Exercise aim: Repeat everything in the listing below, from the line containing "BADIASHILE-NAPOLI, SI TRATTA." down through the end of the listing. Leave the pictures out of your answer.

Saved data entries:
- - - - - - -
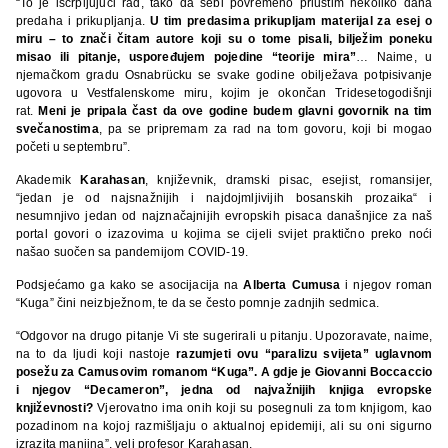
“To je iscrpljujući rad, tako da sebi povremeno priuštim nekoliko dana
predaha i prikupljanja.
U tim predasima prikupljam materijal za esej o
miru – to znači čitam autore koji su o tome pisali, bilježim poneku
misao ili pitanje, uspoređujem pojedine “teorije mira”
… Naime, u
njemačkom gradu Osnabrücku se svake godine obilježava potpisivanje
ugovora u Vestfalenskome miru, kojim je okončan Tridesetogodišnji
rat.
Meni je pripala čast da ove godine budem glavni govornik na tim
svečanostima
, pa se pripremam za rad na tom govoru, koji bi mogao
početi u septembru”.
Akademik
Karahasan
, književnik, dramski pisac, esejist, romansijer,
“jedan je od najsnažnijih i najdojmljivijih bosanskih prozaika“ i
nesumnjivo jedan od najznačajnijih evropskih pisaca današnjice za naš
portal govori o izazovima u kojima se cijeli svijet praktično preko noći
našao suočen sa pandemijom COVID-19.
Podsjećamo ga kako se asocijacija na
Alberta Cumusa
i njegov roman
“Kuga” čini neizbježnom, te da se često pomnje zadnjih sedmica.
“Odgovor na drugo pitanje Vi ste sugerirali u pitanju. Upozoravate, naime,
na to da ljudi koji nastoje
razumjeti ovu “paralizu svijeta” uglavnom
posežu za Camusovim romanom “Kuga”. A gdje je Giovanni Boccaccio
i njegov “Decameron”, jedna od najvažnijih knjiga evropske
književnosti?
Vjerovatno ima onih koji su posegnuli za tom knjigom, kao
pozadinom na kojoj razmišljaju o aktualnoj epidemiji, ali su oni sigurno
izrazita manjina”, veli profesor Karahasan.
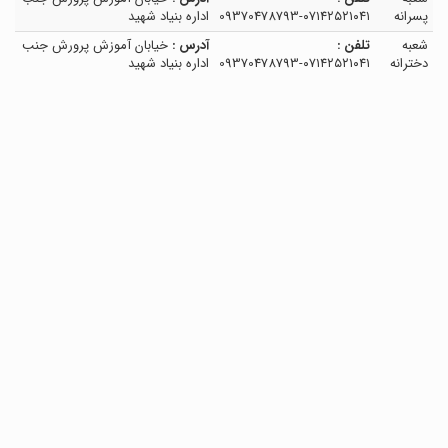
پسرانه
۰۷۱۴۲۵۲۱۰۴۱-09370478793
اداره بنیاد شهید
شعبه
تلفن :
آدرس :
خیابان آموزش پرورش جنب
دخترانه
۰۷۱۴۲۵۲۱۰۴۱-09370478793
اداره بنیاد شهید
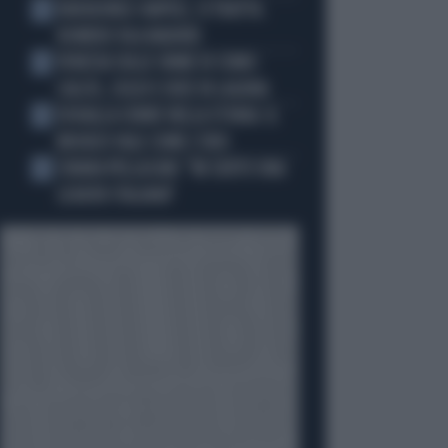
BADIASHILE-NAPOLI, SI TRATTA.
2
ROMERO VA A MADRID
VENEZIA SULLE ORME DI COMO:
3
CALCIO, SOLDI E IDEE IN LAGUNA
DOUALLA CORRE NELLA STORIA: IL
4
BRONZO VALE COME L’ORO
CHIARA PELLACANI: "MI SENTO UNA
5
LEADER ITALIANA"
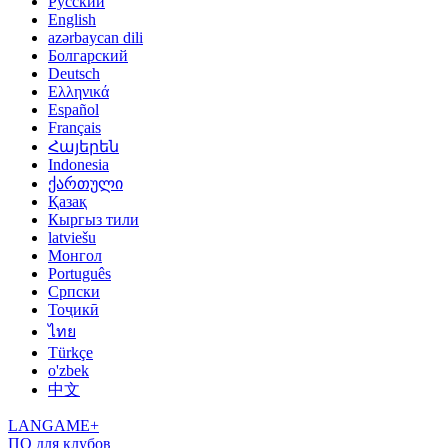
Русский
English
azərbaycan dili
Болгарский
Deutsch
Ελληνικά
Español
Français
Հայերեն
Indonesia
ქართული
Қазақ
Кыргыз тили
latviešu
Монгол
Português
Српски
Тоҷикӣ
ไทย
Türkçe
o'zbek
中文
LANGAME+
ПО для клубов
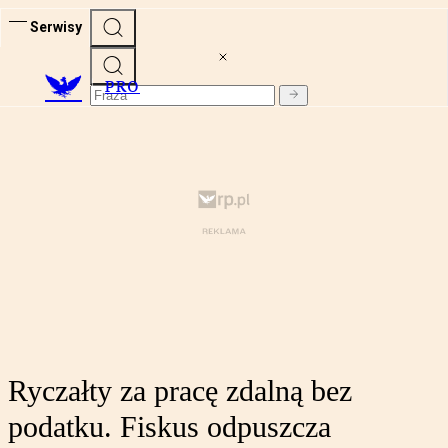
Serwisy
PRO
Ryczałty za pracę zdalną bez
podatku. Fiskus odpuszcza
- - - - - - -
Completed exercise:
BADIASHILE-NAPOLI, SI TRATTA.
2
ROMERO VA A MADRID
VENEZIA SULLE ORME DI COMO:
3
CALCIO, SOLDI E IDEE IN LAGUNA
DOUALLA CORRE NELLA STORIA: IL
4
BRONZO VALE COME L’ORO
CHIARA PELLACANI: "MI SENTO UNA
5
LEADER ITALIANA"
Русский
English
azərbaycan dili
Болгарский
Deutsch
Ελληνικά
Español
Français
Հայերեն
Indonesia
ქართული
Қазақ
Кыргыз тили
latviešu
Монгол
Português
Српски
Тоҷикӣ
ไทย
Türkçe
o'zbek
中文
LANGAME+
ПО для клубов
Serwisy
PRO
Ryczałty za pracę zdalną bez
podatku. Fiskus odpuszcza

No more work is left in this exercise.